Insulin resistance is a major factor in obesity-linked type 2 diabetes. PPARγ is a master regulator of adipogenesis, and small molecule agonists, termed thiazolidinediones, are potent therapeutic insulin sensitizers. Here, we studied the role of transcriptional co-activator with PDZ-binding motif (TAZ) as a transcriptional co-repressor of PPARγ. We found that adipocyte-specific TAZ knockout (TAZ AKO) mice demonstrate a constitutively active PPARγ state. Obese TAZ AKO mice show improved glucose tolerance and insulin sensitivity compared to littermate controls. PPARγ response genes are upregulated in adipose tissue from TAZ AKO mice and adipose tissue inflammation was also decreased. In vitro and in vivo mechanistic studies revealed that the TAZ-PPARγ interaction is partially dependent on ERK-mediated Ser112 PPARγ phosphorylation. As adipocyte PPARγ Ser112 phosphorylation is increased in obesity, repression of PPARγ activity by TAZ could contribute to insulin resistance. These results identify TAZ as a new factor in the development of obesity-induced insulin resistance.

中文翻译：

---

TAZ是脂肪细胞中PPARγ活性的负调节剂，而TAZ缺失可改善胰岛素敏感性和葡萄糖耐量。

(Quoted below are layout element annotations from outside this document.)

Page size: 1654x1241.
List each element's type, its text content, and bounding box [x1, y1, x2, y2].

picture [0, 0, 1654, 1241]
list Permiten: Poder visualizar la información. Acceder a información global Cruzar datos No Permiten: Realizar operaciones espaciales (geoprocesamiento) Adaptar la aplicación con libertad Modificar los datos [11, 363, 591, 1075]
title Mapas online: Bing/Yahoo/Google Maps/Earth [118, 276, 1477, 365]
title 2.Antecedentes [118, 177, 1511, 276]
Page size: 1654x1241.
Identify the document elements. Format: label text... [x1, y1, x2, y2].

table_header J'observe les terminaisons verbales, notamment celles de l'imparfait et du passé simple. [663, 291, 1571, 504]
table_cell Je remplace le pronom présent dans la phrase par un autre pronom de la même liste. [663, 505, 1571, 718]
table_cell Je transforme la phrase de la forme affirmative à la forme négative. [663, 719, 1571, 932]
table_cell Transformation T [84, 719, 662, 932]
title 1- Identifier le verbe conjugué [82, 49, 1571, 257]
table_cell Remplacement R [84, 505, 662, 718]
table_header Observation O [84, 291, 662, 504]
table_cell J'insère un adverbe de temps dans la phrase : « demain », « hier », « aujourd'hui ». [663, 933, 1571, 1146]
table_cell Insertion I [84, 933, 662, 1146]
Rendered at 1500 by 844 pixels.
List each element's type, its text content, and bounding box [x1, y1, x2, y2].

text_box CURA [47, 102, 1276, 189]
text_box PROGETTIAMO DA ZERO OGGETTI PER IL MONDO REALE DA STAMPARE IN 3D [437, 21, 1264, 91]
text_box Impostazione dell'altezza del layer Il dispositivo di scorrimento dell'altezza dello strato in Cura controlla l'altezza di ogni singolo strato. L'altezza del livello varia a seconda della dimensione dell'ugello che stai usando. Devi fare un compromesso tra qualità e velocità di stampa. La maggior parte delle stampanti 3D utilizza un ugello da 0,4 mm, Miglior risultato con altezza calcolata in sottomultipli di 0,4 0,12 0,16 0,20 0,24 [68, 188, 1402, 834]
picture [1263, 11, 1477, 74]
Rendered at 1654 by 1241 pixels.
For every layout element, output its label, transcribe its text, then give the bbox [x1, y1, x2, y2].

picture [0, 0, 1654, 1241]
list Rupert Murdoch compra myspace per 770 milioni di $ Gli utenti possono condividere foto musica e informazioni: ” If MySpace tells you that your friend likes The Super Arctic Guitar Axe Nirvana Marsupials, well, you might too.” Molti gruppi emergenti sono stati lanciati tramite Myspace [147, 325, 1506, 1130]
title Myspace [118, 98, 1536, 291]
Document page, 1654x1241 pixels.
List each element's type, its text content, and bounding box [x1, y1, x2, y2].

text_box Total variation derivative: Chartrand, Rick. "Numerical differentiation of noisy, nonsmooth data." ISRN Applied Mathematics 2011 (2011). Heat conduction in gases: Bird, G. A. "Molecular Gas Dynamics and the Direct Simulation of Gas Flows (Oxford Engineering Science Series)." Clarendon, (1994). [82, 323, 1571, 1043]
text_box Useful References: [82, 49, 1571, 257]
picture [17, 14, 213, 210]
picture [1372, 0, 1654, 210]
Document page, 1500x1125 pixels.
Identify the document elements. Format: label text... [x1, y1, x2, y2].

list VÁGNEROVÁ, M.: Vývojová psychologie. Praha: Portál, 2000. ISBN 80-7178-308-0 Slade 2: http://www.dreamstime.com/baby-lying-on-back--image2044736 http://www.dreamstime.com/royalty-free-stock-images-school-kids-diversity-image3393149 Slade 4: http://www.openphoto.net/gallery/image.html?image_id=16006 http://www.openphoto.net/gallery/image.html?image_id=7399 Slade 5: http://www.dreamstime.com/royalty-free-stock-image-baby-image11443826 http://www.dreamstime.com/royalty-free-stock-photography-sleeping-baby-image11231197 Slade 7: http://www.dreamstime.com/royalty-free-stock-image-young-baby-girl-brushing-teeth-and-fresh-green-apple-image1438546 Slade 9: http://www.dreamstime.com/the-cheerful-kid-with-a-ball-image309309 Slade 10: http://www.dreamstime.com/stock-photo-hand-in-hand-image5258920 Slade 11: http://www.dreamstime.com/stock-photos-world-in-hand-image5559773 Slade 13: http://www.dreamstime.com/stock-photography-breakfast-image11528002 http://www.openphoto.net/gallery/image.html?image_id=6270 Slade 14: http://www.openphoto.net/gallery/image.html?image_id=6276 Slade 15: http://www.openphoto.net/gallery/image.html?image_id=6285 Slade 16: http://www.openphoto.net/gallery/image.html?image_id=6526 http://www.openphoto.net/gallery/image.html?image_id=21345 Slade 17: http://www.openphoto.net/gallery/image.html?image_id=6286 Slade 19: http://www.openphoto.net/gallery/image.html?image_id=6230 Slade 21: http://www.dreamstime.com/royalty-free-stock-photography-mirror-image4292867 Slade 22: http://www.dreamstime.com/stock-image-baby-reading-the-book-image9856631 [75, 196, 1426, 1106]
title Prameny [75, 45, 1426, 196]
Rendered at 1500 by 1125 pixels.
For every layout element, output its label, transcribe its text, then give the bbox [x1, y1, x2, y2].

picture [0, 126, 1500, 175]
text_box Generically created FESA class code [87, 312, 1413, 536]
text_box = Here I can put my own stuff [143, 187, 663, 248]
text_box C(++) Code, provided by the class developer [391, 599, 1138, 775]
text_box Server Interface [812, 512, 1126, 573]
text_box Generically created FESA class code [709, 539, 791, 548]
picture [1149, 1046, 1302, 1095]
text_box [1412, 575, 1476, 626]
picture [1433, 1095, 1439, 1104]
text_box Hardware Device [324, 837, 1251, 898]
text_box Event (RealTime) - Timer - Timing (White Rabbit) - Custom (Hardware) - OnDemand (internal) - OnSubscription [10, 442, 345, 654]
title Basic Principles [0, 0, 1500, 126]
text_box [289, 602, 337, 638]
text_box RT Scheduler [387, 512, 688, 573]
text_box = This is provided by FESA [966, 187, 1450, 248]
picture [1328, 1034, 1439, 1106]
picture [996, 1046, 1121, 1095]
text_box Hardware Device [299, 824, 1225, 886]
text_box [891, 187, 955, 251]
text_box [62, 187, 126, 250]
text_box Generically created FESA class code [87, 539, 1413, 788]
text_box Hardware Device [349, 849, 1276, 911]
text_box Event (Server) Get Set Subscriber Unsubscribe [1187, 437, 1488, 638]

胰岛素抵抗是肥胖相关的2型糖尿病的主要因素。PPARγ是脂肪形成的主要调节剂，称为噻唑烷二酮的小分子激动剂是有效的治疗性胰岛素敏化剂。在这里，我们研究了具有PDZ结合基序（TAZ）的转录共激活因子作为PPARγ转录共抑制因子的作用。我们发现，脂肪细胞特异性TAZ基因敲除（TAZ AKO）小鼠表现出组成型活性PPARγ状态。与同窝对照相比，肥胖的TAZ AKO小鼠表现出更高的葡萄糖耐量和胰岛素敏感性。在来自TAZ AKO小鼠的脂肪组织中，PPARγ反应基因被上调，并且脂肪组织的炎症也有所减轻。体外和体内机制研究表明，TAZ-PPARγ相互作用部分取决于ERK介导的Ser112PPARγ磷酸化。由于肥胖中脂肪细胞PPARγSer112的磷酸化增加，因此TAZ抑制PPARγ活性可能有助于胰岛素抵抗。这些结果表明，TAZ是肥胖诱导的胰岛素抵抗发展的新因素。